(YOUR GOAL): Aim for an exact copy of the listing, without any images.

(THE DATA):

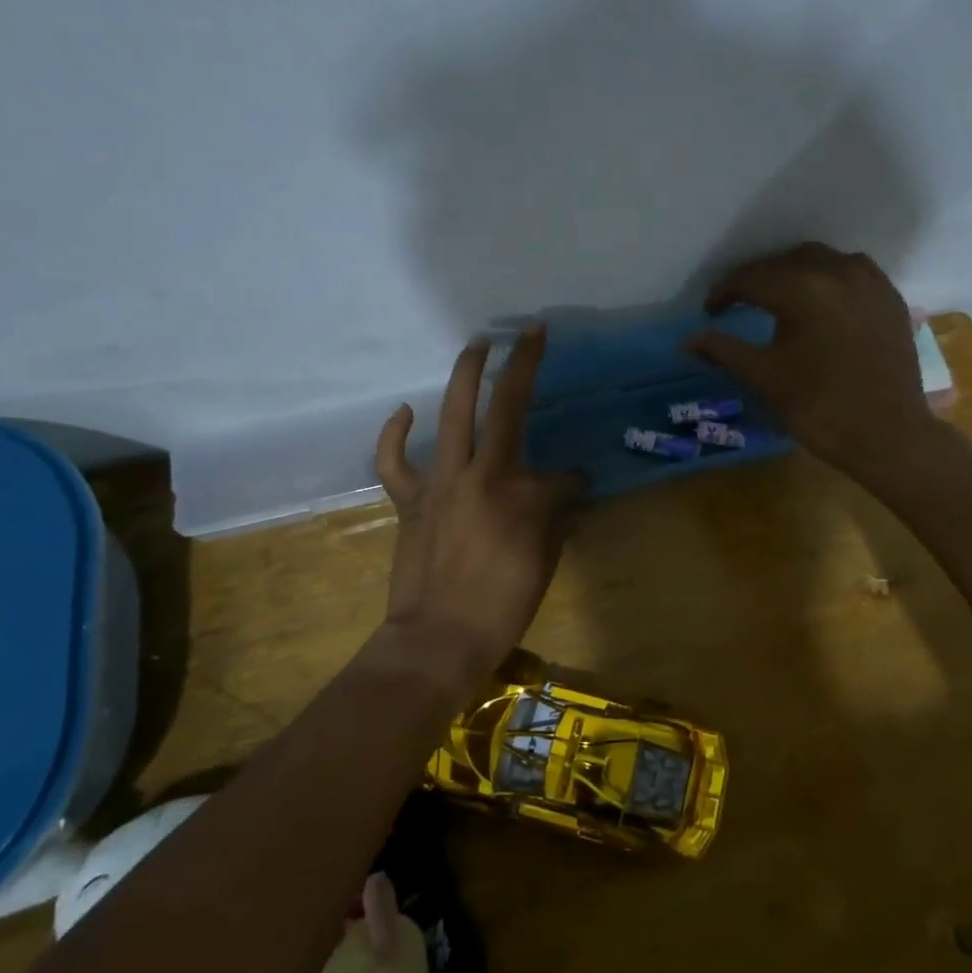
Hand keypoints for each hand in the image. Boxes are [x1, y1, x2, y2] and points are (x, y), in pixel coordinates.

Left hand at [374, 324, 583, 685]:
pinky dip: (396, 433)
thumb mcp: (544, 563)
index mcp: (524, 494)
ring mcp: (441, 482)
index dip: (573, 480)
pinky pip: (395, 460)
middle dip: (521, 363)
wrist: (439, 639)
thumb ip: (555, 519)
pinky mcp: (410, 499)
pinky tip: (405, 410)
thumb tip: (567, 494)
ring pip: (452, 415)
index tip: (576, 488)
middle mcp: (484, 474)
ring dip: (464, 374)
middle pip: (504, 407)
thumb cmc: (502, 607)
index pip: (561, 474)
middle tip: (528, 333)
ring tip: (476, 344)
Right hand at [687, 243, 938, 483]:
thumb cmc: (820, 408)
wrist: (889, 436)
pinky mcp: (890, 298)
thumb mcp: (765, 378)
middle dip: (759, 279)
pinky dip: (827, 280)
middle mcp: (838, 271)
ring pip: (821, 261)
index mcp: (803, 288)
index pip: (751, 278)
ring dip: (794, 273)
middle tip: (740, 303)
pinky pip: (851, 273)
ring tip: (778, 299)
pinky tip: (820, 304)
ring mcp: (870, 282)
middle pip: (786, 262)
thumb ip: (724, 351)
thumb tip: (688, 339)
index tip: (710, 311)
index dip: (725, 292)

(COMPLETED EXERCISE):
Hand keypoints for each hand in the image. Boxes are [x1, y1, x2, y2] and points are (x, y), in pixel coordinates.

Left hand at [374, 324, 583, 685]:
pinky dip: (396, 433)
thumb mcp: (544, 563)
index mcp: (524, 494)
ring mcp: (441, 482)
index dip: (573, 480)
pinky pip: (395, 460)
middle dip: (521, 363)
wrist: (439, 639)
thumb ip: (555, 519)
pinky mcp: (410, 499)
pinky tip: (405, 410)
thumb tip: (567, 494)
ring pip: (452, 415)
index tip: (576, 488)
middle mcp: (484, 474)
ring dip: (464, 374)
middle pip: (504, 407)
thumb cmc: (502, 607)
index pip: (561, 474)
middle tip: (528, 333)
ring tip: (476, 344)
Right hand at [687, 243, 938, 483]:
thumb cmc: (820, 408)
wrist: (889, 436)
pinky mcp: (890, 298)
thumb mcp: (765, 378)
middle dip: (759, 279)
pinky dip: (827, 280)
middle mcp: (838, 271)
ring pip: (821, 261)
index mcp: (803, 288)
index pip: (751, 278)
ring dip: (794, 273)
middle tip: (740, 303)
pinky pip: (851, 273)
ring tip: (778, 299)
pinky tip: (820, 304)
ring mcp: (870, 282)
middle pip: (786, 262)
thumb ip: (724, 351)
thumb tip: (688, 339)
index tip: (710, 311)
index dip: (725, 292)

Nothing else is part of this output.